Spirit Airlines shares jumped more than 15% on Friday after the budget carrier announced a strategic plan to cut costs and improve cash flow. The airline, which has faced significant financial challenges, revealed late Thursday that it would implement job cuts and sell 23 older Airbus aircraft to bring in an estimated $519 million, according to a securities filing. The company also projected a cost reduction of approximately $80 million through these efforts, primarily from workforce reductions.
Aircraft Sale and Job Cuts Drive Cost-Cutting Strategy
Spirit’s plan to sell 23 of its older Airbus planes is part of a broader effort to stabilize finances as it deals with the lingering impacts of the pandemic and a challenging debt load. The $519 million from the sale will provide critical liquidity, while reducing overall operating costs. Additionally, the company announced that it will lower costs by cutting jobs, though it did not specify the exact number of positions affected. Spirit did indicate that its capacity in 2025 would decrease in the mid-teen percentage range compared to this year.
In recent months, Spirit has been navigating financial turbulence, struggling to adapt to shifts in travel demand and grappling with the grounding of dozens of its Pratt & Whitney-powered aircraft. While furloughs began in September, affecting around 200 pilots, the company suggested that flight attendants may be less impacted due to a high uptake of voluntary leave options among crew members.
Debt Refinancing and Improved Margins Offer Temporary Relief
Last week, Spirit announced another extension on a deadline to refinance over $1 billion in debt, now pushed to late December, providing a temporary buffer in working with its credit card processor. These moves come at a critical time, as Spirit continues its uphill battle to regain profitability following the pandemic.
In a bit of positive news, Spirit also revised its third-quarter outlook, forecasting a negative operating margin of 24.5%, an improvement over its previous estimate of up to a negative 29% margin.

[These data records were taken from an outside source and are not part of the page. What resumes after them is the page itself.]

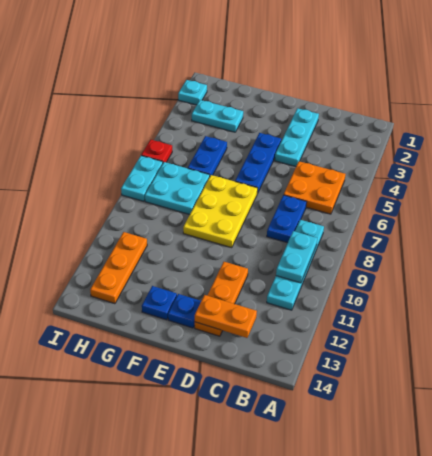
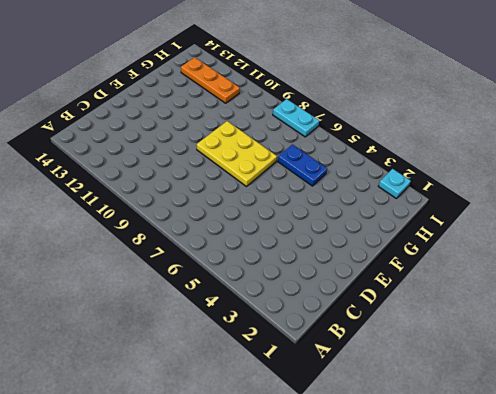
none -> orange plate B5:C6 level 1
none -> cyan plate B8:B11 level 1
none -> blue plate C7:C8 level 1

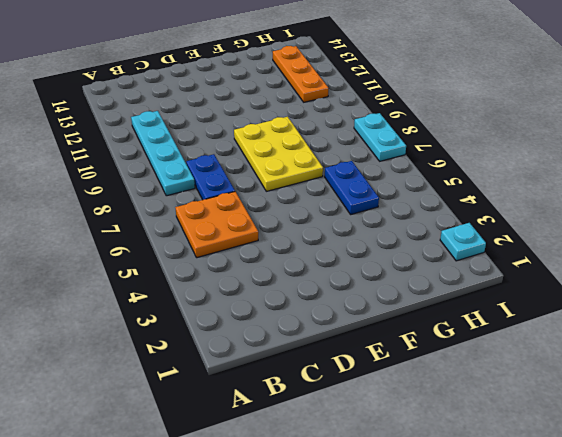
none -> cyan plate D2:D4 level 1
none -> orange plate D11:D13 level 1
none -> blue plate E4:E6 level 1

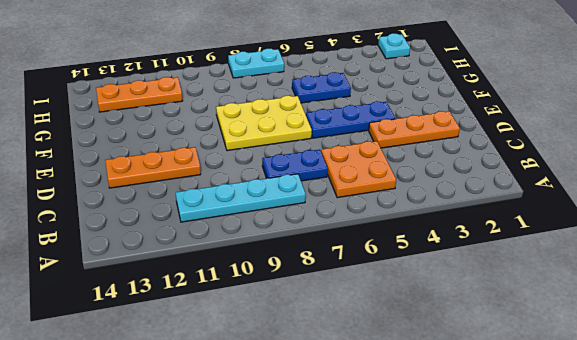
orange plate D2:D4 level 1 -> cyan plate D2:D4 level 1
none -> blue plate E13 level 1
none -> blue plate F13 level 1
none -> cyan plate G3:H3 level 1

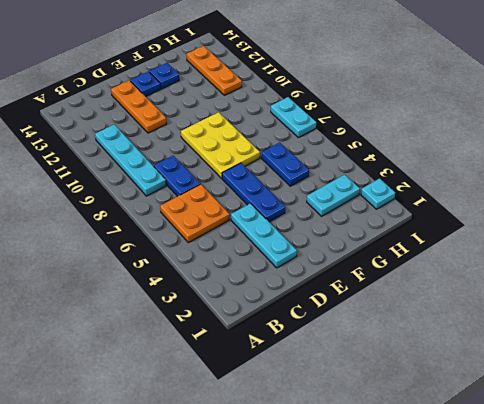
none -> cyan plate G7:H8 level 1
none -> red plate I6 level 1
none -> cyan plate B9:B10 level 2

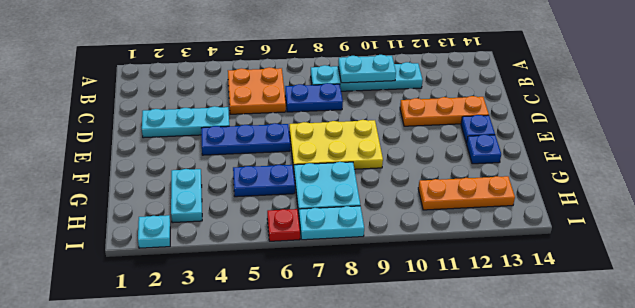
none -> orange plate C13:D13 level 2

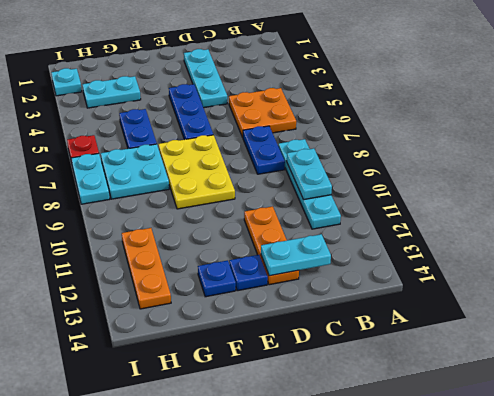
cyan plate C13:D13 level 2 -> orange plate C13:D13 level 2

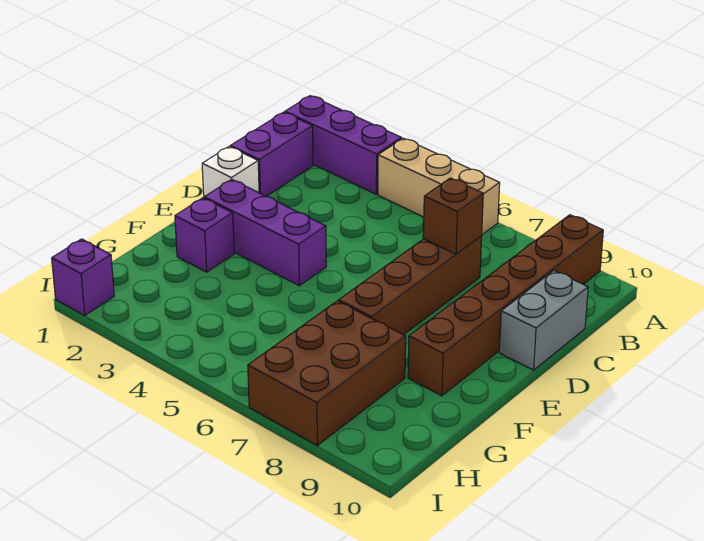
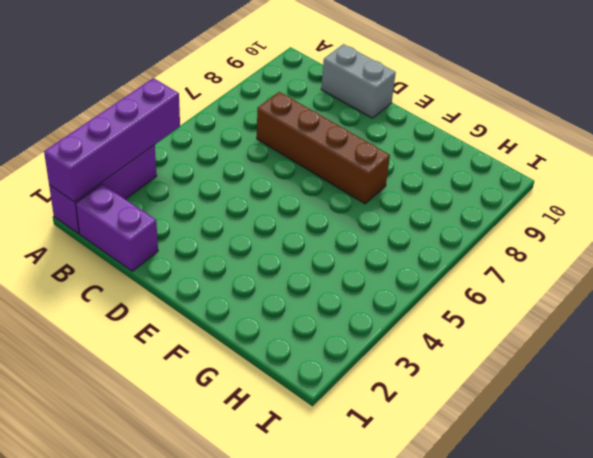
purple brick A1:A4 level 2 -> none
none -> tan brick A4:A6 level 1
none -> brown brick A9:F9 level 1
none -> white brick D1 level 1

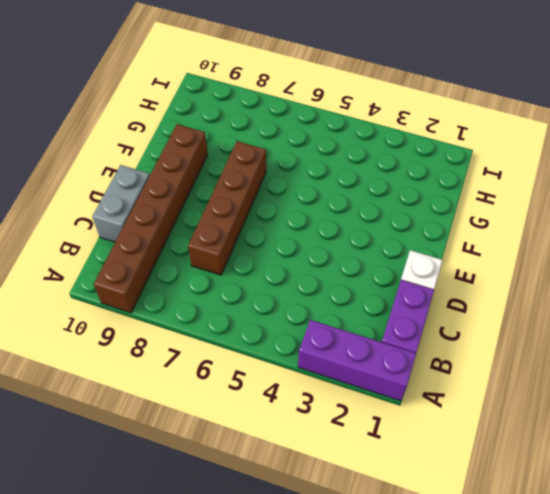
none -> tan brick A4:A6 level 1
none -> purple brick E2:E4 level 1
none -> purple brick F2 level 1

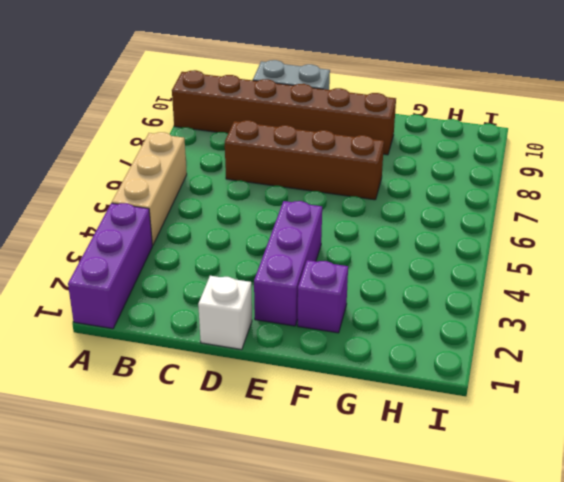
none -> purple brick B1:C1 level 1
none -> brown brick G7:I8 level 1
none -> purple brick I1 level 1

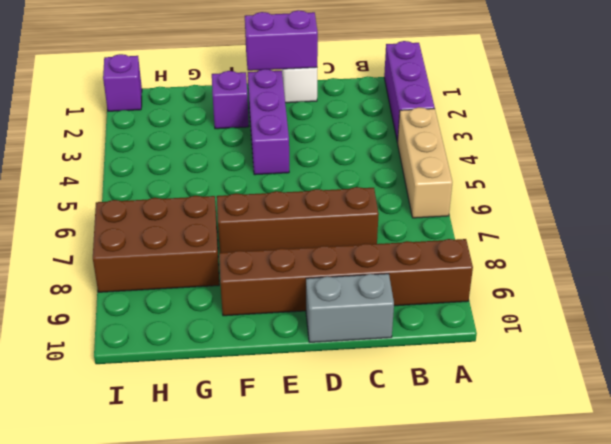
purple brick D1:E1 level 2 -> purple brick B1:C1 level 1
none -> brown brick C7 level 2

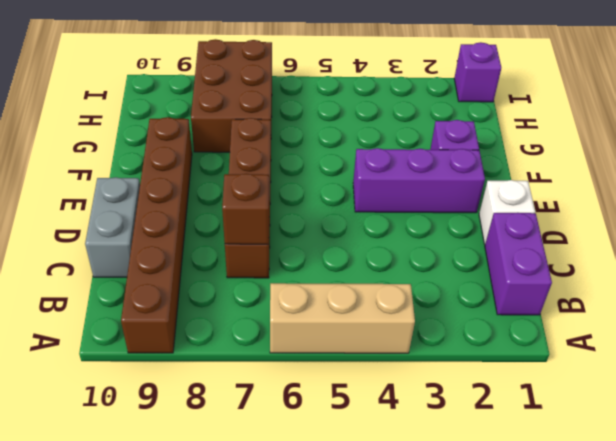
none -> purple brick A1:A3 level 1

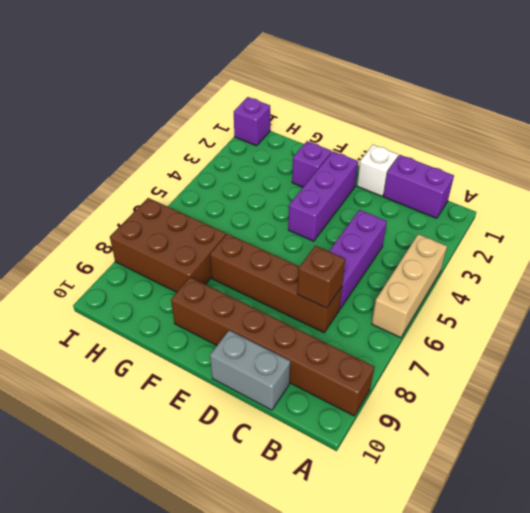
purple brick C4:C6 level 1 -> purple brick A1:A3 level 1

Revival of Frontier Merger Discussions Sparks Interest
The Wall Street Journal reported earlier this week that Spirit and Frontier Airlines had resumed merger discussions, further boosting Spirit’s share price. Spirit and Frontier originally announced plans to merge before JetBlue’s 2022 bid to acquire Spirit disrupted the process. With merger talks potentially back on the table, the company could see additional opportunities to enhance its financial standing.
Despite Friday’s surge in share price, Spirit’s stock has dropped over 80% this year, largely impacted by a court ruling blocking JetBlue’s acquisition of the airline. Nonetheless, Spirit’s recent moves to reduce costs, sell assets, and explore potential mergers highlight its commitment to regaining financial stability. The carrier faces a challenging road ahead, but these steps could lay a foundation for recovery and potential long-term profitability.